WARSAW, Poland What started as a conference promoting conservative family values attracting 700 people has grown into a major social agenda forum attracting 3,300 delegates and participants from around the globe, including many from Utah.
The fourth World Congress of Families convened in Warsaw Friday to further develop its pro-life, pro-family platform and give participating organizations updated lobbying material to use in their own countries.
Previous congresses took place in Prague, Geneva and Mexico City.
The umbrella organization of family advocacy groups also sees the steep population decline in Europe as a dangerous "demographic winter" brought on by attacks on the family that have developed through social and political agendas hostile to the family.
Paul Mero, president of the Sutherland Institute in Salt Lake City, has been deeply involved with several of the congresses and was among Friday's speakers. He characterized the first congress, in 1997, as "very Utah-centric" with many of the speakers coming from Brigham Young University. This year's event still has five speakers from Utah, but they are among a field of more than 130 speakers and panel discussion presenters.
Poland is a particularly invested host, seeing the international forum as supportive of pro-life values that are closely aligned with its national agenda and with positions taken by the Roman Catholic Church, which counts about 90 percent of Poland's population among its members.
Poland's pro-family, pro-life policies have drawn attacks from the United Nations and international political organizations on the European continent.
"We are attacked. Our position in the international forum is being questioned," said Ewa Kowalewska. She is president of the Polish Women's Forum. "Poland is and will be the guardian of family life."
Roman Giertych, Poland's minister of education and vice prime minister, called the world congress "a great honor for Poland. It is a sign that Poland is seen as the hope for Europe and the world. Without the family there is no state, there is no government, there is nothing."

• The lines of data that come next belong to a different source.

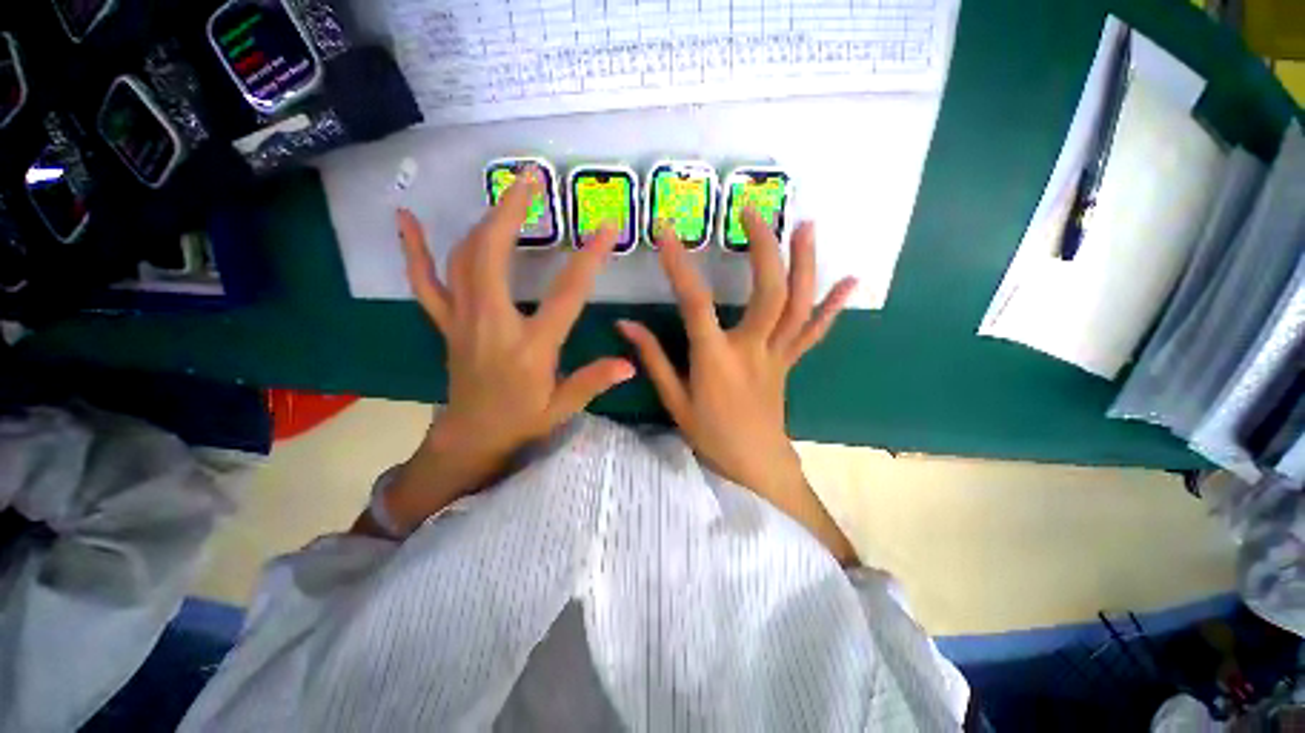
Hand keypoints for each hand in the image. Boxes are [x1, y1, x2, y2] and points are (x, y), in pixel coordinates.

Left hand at [383, 169, 632, 533]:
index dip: (589, 258)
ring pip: (463, 258)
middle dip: (513, 211)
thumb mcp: (562, 408)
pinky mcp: (445, 323)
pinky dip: (414, 250)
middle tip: (533, 179)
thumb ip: (594, 381)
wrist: (470, 438)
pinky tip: (406, 220)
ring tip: (507, 192)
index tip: (607, 227)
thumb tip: (631, 363)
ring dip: (483, 219)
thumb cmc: (520, 422)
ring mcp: (462, 320)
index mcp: (530, 347)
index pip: (566, 294)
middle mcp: (492, 324)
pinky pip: (425, 282)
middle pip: (493, 255)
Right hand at [617, 210, 859, 562]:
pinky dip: (833, 305)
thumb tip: (624, 324)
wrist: (754, 465)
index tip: (667, 231)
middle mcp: (752, 350)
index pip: (696, 304)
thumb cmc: (710, 436)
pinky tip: (849, 280)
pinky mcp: (791, 362)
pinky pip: (814, 331)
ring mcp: (778, 354)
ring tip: (806, 225)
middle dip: (762, 247)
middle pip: (767, 292)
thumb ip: (651, 359)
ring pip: (799, 305)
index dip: (680, 265)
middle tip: (753, 211)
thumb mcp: (673, 400)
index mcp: (716, 360)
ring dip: (805, 263)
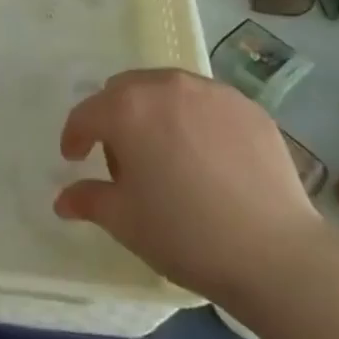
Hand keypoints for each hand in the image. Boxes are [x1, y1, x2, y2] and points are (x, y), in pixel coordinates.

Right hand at [54, 68, 324, 308]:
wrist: (275, 252)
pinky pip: (207, 103)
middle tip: (123, 159)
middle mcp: (167, 86)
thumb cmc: (185, 235)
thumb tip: (63, 199)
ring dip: (155, 113)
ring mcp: (212, 91)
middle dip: (114, 118)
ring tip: (166, 154)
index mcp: (128, 109)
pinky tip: (208, 158)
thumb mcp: (125, 222)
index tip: (75, 158)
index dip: (75, 136)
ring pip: (167, 90)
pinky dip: (195, 120)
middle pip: (125, 90)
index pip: (87, 113)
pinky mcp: (248, 106)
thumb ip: (89, 200)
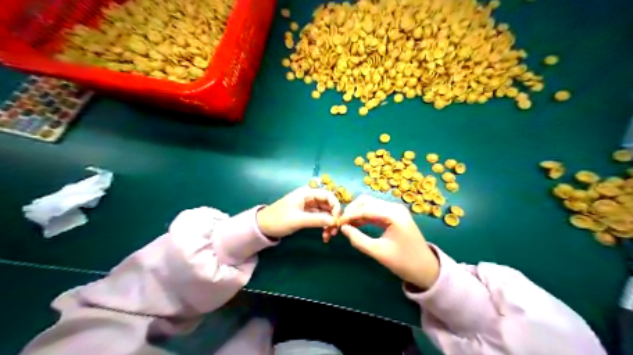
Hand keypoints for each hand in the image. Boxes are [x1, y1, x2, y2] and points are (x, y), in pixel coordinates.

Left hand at [256, 187, 341, 240]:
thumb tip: (335, 221)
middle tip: (334, 232)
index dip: (336, 207)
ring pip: (325, 213)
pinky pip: (320, 218)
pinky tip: (324, 236)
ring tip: (328, 236)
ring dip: (329, 223)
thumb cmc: (278, 220)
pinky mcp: (307, 214)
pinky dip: (323, 226)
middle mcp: (310, 197)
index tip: (337, 220)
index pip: (328, 195)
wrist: (262, 227)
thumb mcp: (298, 220)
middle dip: (333, 217)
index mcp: (307, 193)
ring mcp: (309, 206)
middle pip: (328, 205)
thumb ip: (317, 220)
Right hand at [338, 195, 438, 289]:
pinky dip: (364, 215)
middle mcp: (394, 207)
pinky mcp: (394, 215)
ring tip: (346, 225)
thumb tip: (343, 228)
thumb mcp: (378, 252)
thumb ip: (358, 240)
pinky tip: (356, 224)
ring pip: (370, 204)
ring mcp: (395, 210)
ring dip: (357, 212)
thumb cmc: (404, 262)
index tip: (337, 224)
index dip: (350, 215)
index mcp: (393, 214)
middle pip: (367, 201)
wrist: (426, 269)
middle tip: (341, 223)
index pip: (365, 208)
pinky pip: (375, 210)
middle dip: (352, 210)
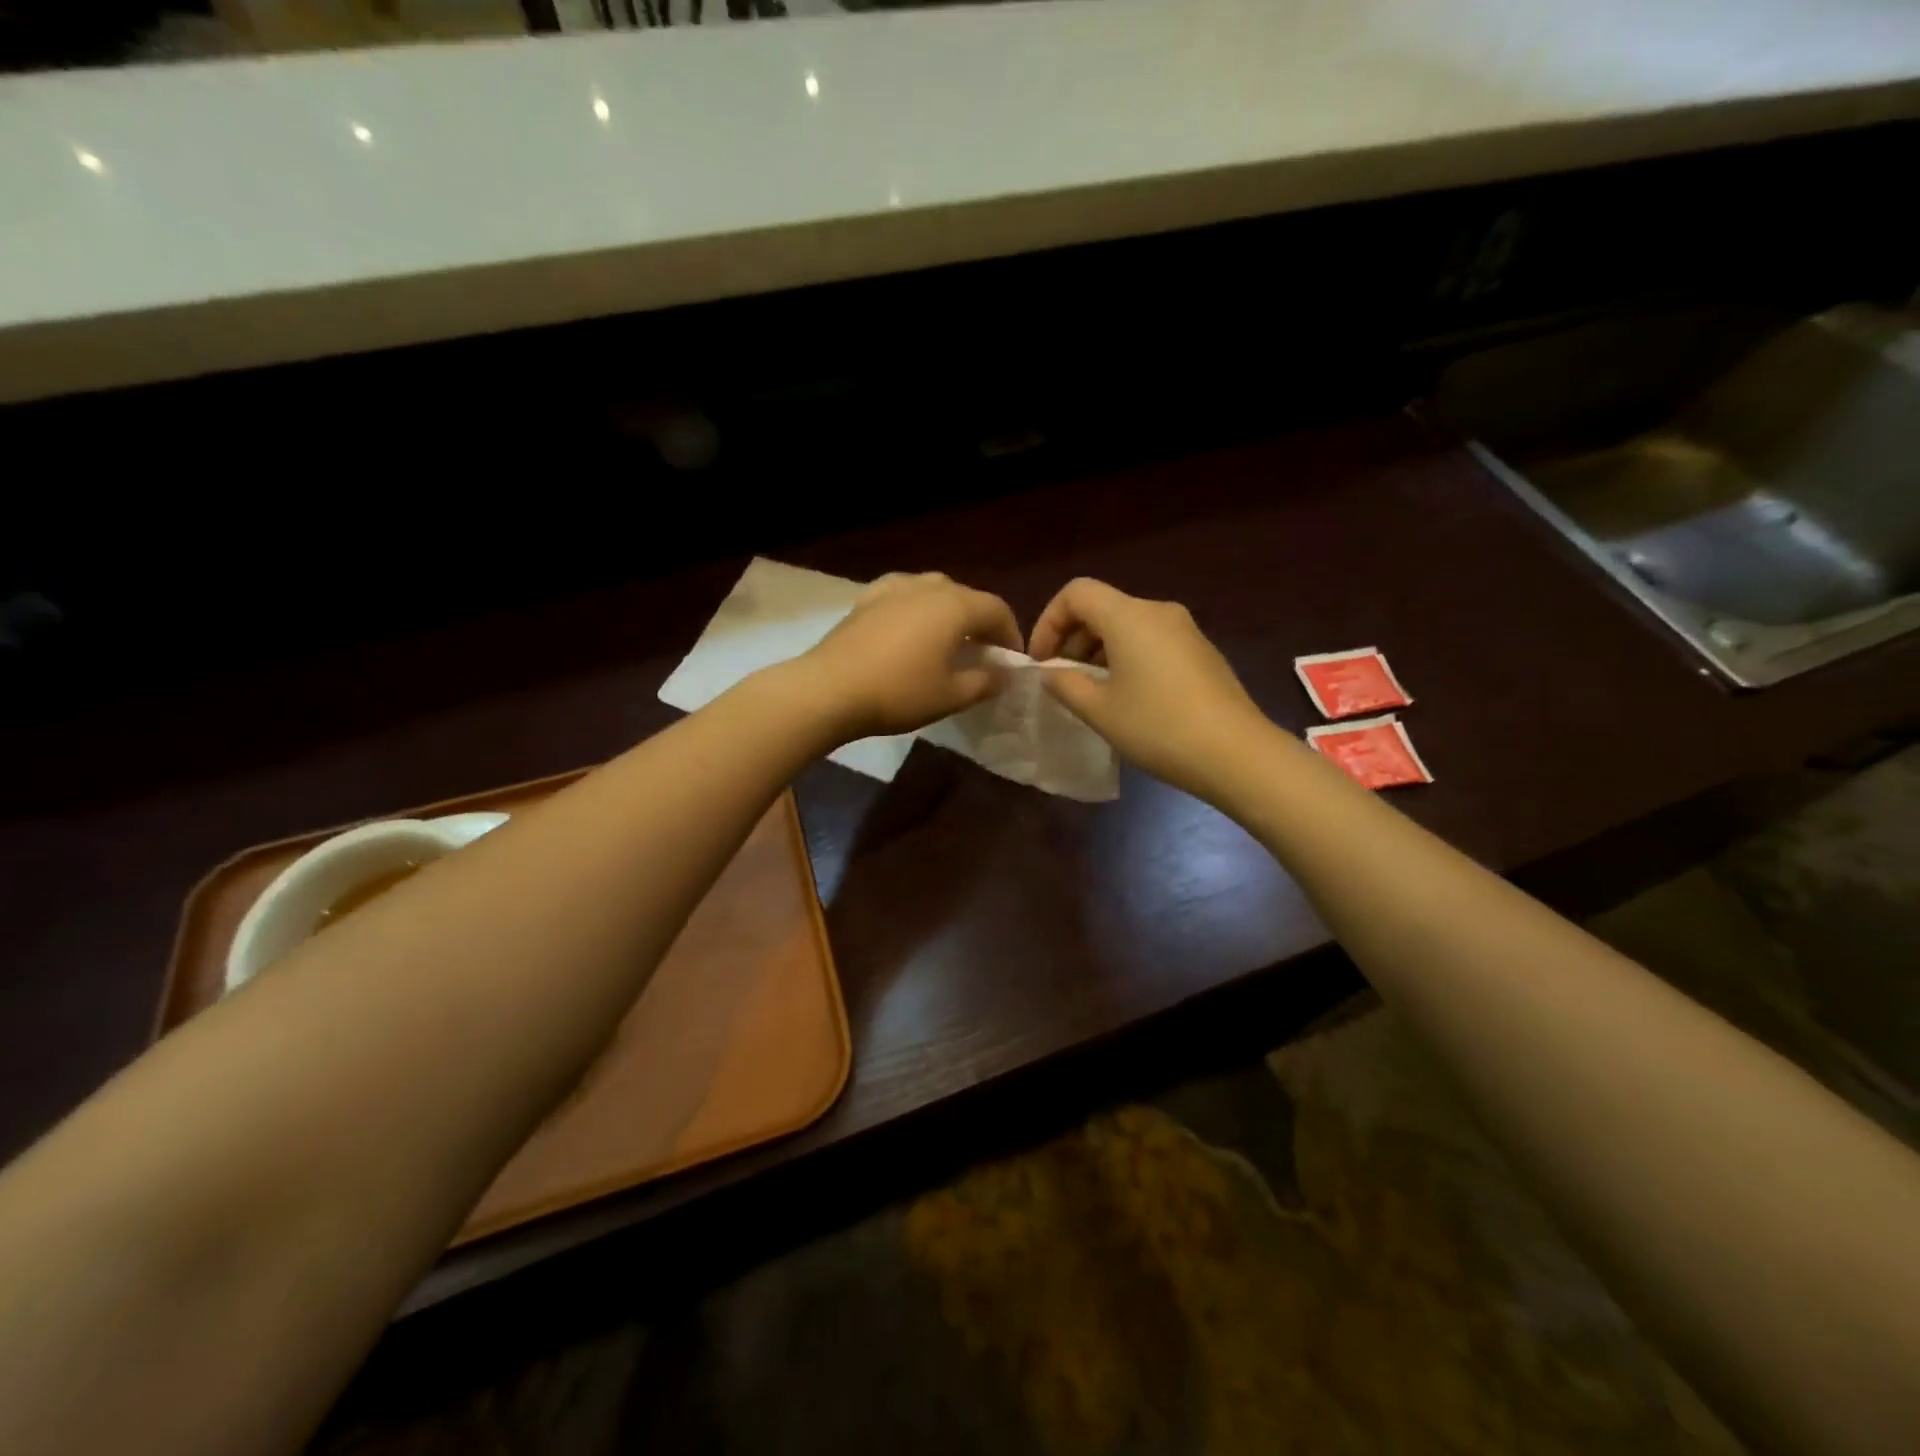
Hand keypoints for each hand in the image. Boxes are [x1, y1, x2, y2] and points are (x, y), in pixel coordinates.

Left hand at [796, 572, 1022, 740]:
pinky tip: (909, 628)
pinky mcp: (867, 598)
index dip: (1010, 635)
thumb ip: (984, 682)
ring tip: (946, 641)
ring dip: (948, 613)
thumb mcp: (951, 695)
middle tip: (982, 653)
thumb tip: (1002, 675)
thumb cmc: (899, 692)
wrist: (829, 689)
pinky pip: (904, 596)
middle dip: (980, 623)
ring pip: (934, 592)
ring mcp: (894, 588)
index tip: (1011, 661)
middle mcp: (928, 586)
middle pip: (967, 598)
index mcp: (955, 605)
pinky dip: (916, 609)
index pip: (997, 610)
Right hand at [1028, 577, 1273, 801]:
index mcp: (1129, 616)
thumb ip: (1065, 684)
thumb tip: (1051, 672)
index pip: (1076, 593)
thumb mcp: (1099, 710)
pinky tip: (1127, 698)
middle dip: (1072, 638)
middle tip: (1060, 679)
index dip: (1049, 621)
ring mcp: (1185, 630)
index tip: (1041, 661)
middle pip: (1102, 607)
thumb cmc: (1158, 727)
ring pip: (1127, 626)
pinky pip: (1151, 641)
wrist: (1237, 754)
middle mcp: (1159, 612)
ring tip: (1090, 692)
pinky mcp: (1201, 652)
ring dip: (1098, 651)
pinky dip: (1126, 658)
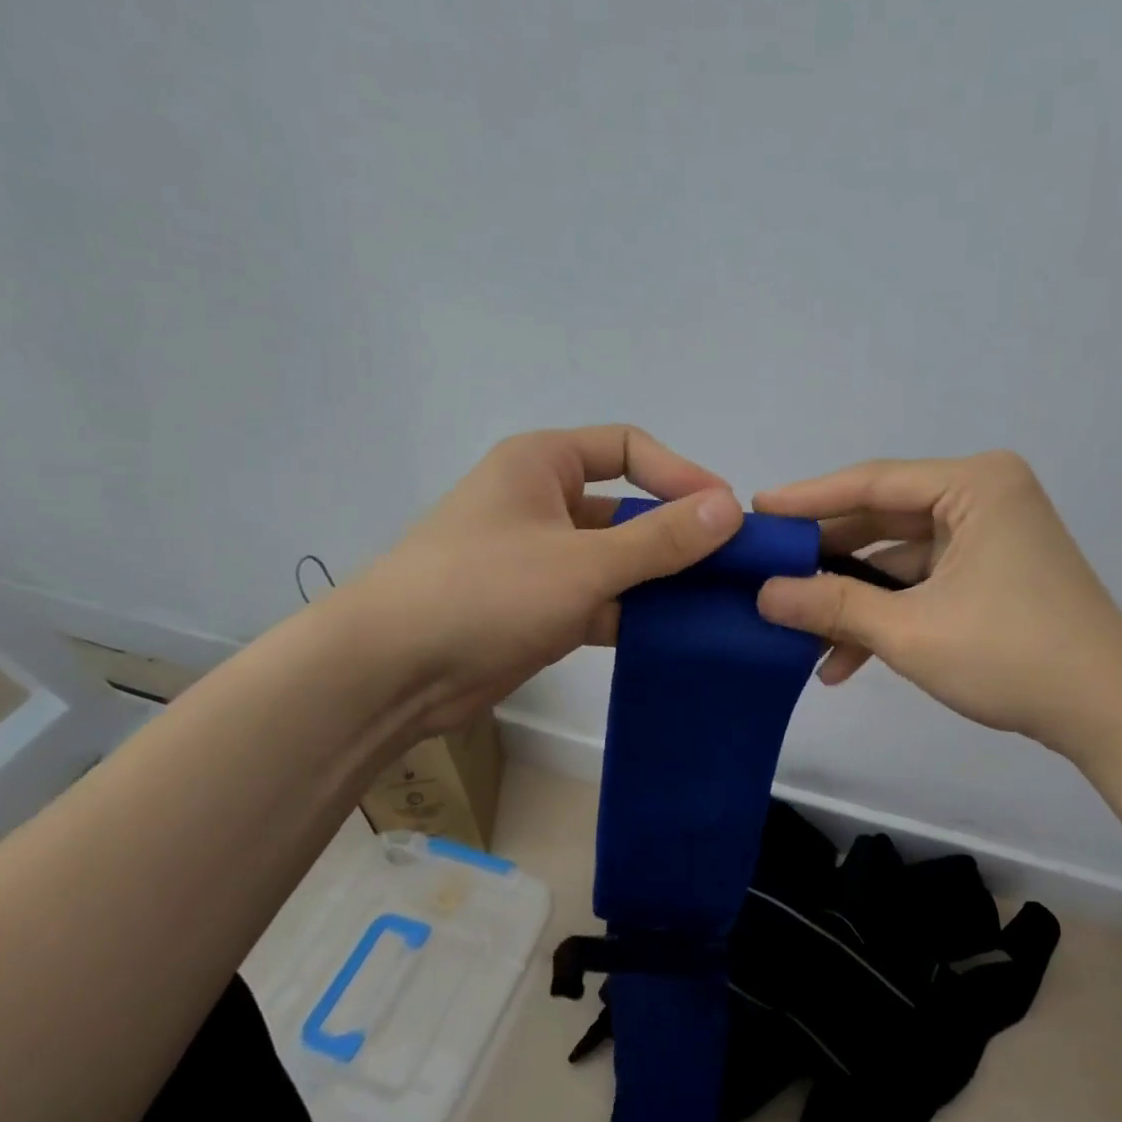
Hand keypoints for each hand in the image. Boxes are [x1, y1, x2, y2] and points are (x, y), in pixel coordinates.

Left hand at [334, 426, 742, 736]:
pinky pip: (601, 599)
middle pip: (627, 508)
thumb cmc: (485, 591)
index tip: (726, 514)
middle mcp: (542, 502)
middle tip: (731, 567)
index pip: (628, 448)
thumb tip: (730, 509)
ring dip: (660, 580)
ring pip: (617, 559)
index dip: (680, 475)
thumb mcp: (583, 562)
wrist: (390, 673)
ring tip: (716, 605)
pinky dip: (634, 615)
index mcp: (543, 465)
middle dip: (677, 535)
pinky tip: (676, 636)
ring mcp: (540, 558)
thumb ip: (660, 538)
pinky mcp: (539, 607)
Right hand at [754, 452, 1121, 767]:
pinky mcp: (990, 571)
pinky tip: (841, 659)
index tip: (756, 510)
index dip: (807, 499)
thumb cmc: (1011, 655)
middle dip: (826, 556)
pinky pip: (922, 581)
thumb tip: (762, 594)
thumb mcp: (910, 631)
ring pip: (898, 557)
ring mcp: (988, 535)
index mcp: (975, 485)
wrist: (1109, 713)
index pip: (872, 482)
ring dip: (852, 598)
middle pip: (883, 518)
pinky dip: (886, 613)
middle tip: (766, 570)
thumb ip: (832, 606)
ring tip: (795, 628)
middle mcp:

Polish legislator Marek Jurek was one of several government officials who spoke about Poland's conservative political agenda. Items he is promoting as a legislator are a prohibition against "homosexual propaganda" in schools; a requirement that students be taught that life must be protected and that abortion should be severely punished; tax regulation that favors parents with children "because they are investing in the future"; and reinforcing a legal prohibition against the circulation of pornography.
Catholic clergy have a significant presence at the conference, and one speaker devoted all of his remarks to the family-oriented teachings of the late Pope John Paul II, who is revered both as a beloved spiritual leader and as a native son.
Ellen Sauerbrey, the U.S. assistant secretary of state for population, refugees and immigration, was among Friday's invited speakers. She praised conference organizers "for all of their hard work in organizing this wonderful opportunity to celebrate and reflect upon the family and its vital role in society."
The congress is sponsored by the Illinois-based Howard Institute, a nonprofit organization that promotes the natural family, which it defines as the life-long commitment between a man and a woman that values the rearing of children and the promotion of durable bonds between the generations.
The congress has received criticism from members of the European Parliament, who pressured the assistant secretary of State to withdraw as a speaker, claiming her presence would give an official "U.S. government stamp of approval to extremist and intolerant views held by some participants and attendees."There have been no visible signs of protest or dissent at the conference itself.